Marcel Reif (Fussball-Experte): «Bayern ist in der Krise! Gegen Gladbach hatten sie nicht mal Chancen. Ihr Spiel erinnert fatal an die Auftritte Deutschlands bei der WM. Die Klasse ist da, aber sie bringen sie nicht auf den Platz. Zudem ist das Kader nicht breit genug. Es ist wie im Tierreich: Wenn der alte Löwe schwächelt, beissen die anderen zu. Dennoch glaube ich, dass Bayern Meister wird. Aber ein Selbstläufer wird das nicht.»

Armin Veh (Sportdirektor 1. FC Köln): «Die Aura der Bayern ist momentan nicht da. Und sie wird nicht gestärkt durch gewisse Aussagen. Demut und Angst, die man hat vor einem Bayern-Spiel, sind weg. Kovac muss sich ständig was überlegen, zum Beispiel Goretzka als linker Verteidiger. Das ist ja keine Rotation, sondern Improvisation. Und er kommt schnell wieder an den Punkt zurück, dass nicht alle Positionen gut besetzt sind.
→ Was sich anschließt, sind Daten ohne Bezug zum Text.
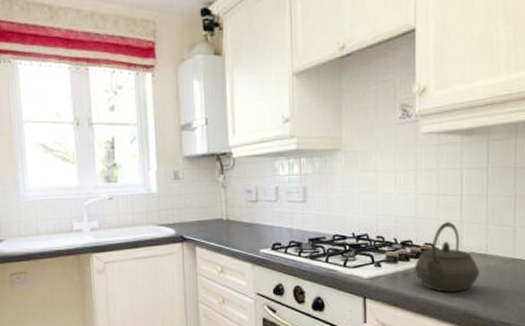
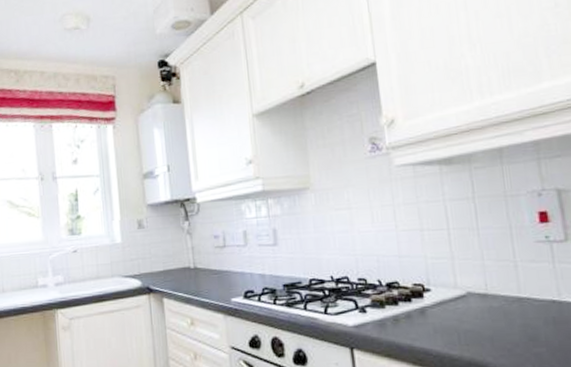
kettle: present [414,221,479,292] -> none [404,258,482,339]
Michael Preetz (Hertha-Manager): «Es ist ein guter Spieltag für den deutschen Fussball, weil Spannung an der Tabellenspitze ist. Das hatten wir lange nicht. Unser Fussball liegt nicht am Boden, aber er ist in einer Situation, in der wir nach der WM wieder attraktiver spielen müssen. Die Anfänge sind da, wir sind auf einem guten Weg.»